● Task description: Leave out every line before the one that contains "Page size: 1275x1650.". Please restate that line and the rest of the data word for word, through the end.

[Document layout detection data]

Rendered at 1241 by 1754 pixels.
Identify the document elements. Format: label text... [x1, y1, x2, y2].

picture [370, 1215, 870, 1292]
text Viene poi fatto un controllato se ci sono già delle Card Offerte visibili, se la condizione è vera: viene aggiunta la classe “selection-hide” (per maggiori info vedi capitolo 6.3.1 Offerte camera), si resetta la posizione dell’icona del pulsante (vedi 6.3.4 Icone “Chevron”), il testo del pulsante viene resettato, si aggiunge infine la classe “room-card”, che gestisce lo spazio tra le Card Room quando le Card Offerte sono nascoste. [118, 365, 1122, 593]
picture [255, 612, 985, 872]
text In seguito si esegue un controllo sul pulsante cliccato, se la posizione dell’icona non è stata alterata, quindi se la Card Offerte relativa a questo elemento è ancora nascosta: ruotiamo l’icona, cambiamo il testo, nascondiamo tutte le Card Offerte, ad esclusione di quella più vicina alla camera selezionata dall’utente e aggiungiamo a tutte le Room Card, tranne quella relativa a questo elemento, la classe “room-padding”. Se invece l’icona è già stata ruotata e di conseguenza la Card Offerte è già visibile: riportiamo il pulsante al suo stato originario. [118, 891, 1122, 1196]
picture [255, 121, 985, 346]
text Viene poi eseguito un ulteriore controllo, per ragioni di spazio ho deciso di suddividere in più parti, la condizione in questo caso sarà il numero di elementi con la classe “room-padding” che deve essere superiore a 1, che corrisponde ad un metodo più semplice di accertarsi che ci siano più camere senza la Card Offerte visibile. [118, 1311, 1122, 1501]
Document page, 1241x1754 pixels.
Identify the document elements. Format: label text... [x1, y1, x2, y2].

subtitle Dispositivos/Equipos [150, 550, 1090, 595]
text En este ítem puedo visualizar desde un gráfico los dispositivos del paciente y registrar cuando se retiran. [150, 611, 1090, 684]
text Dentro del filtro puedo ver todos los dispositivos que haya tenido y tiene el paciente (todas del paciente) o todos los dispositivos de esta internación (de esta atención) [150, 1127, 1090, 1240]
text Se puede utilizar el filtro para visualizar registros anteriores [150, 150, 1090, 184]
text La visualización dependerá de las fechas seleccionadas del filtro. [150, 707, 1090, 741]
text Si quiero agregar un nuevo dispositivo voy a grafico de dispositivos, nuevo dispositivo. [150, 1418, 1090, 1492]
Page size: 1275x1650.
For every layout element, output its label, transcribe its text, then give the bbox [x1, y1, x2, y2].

● Solution to this problem:
Page size: 1275x1650.
For every layout element, output its label, transcribe its text, then give the bbox [x1, y1, x2, y2].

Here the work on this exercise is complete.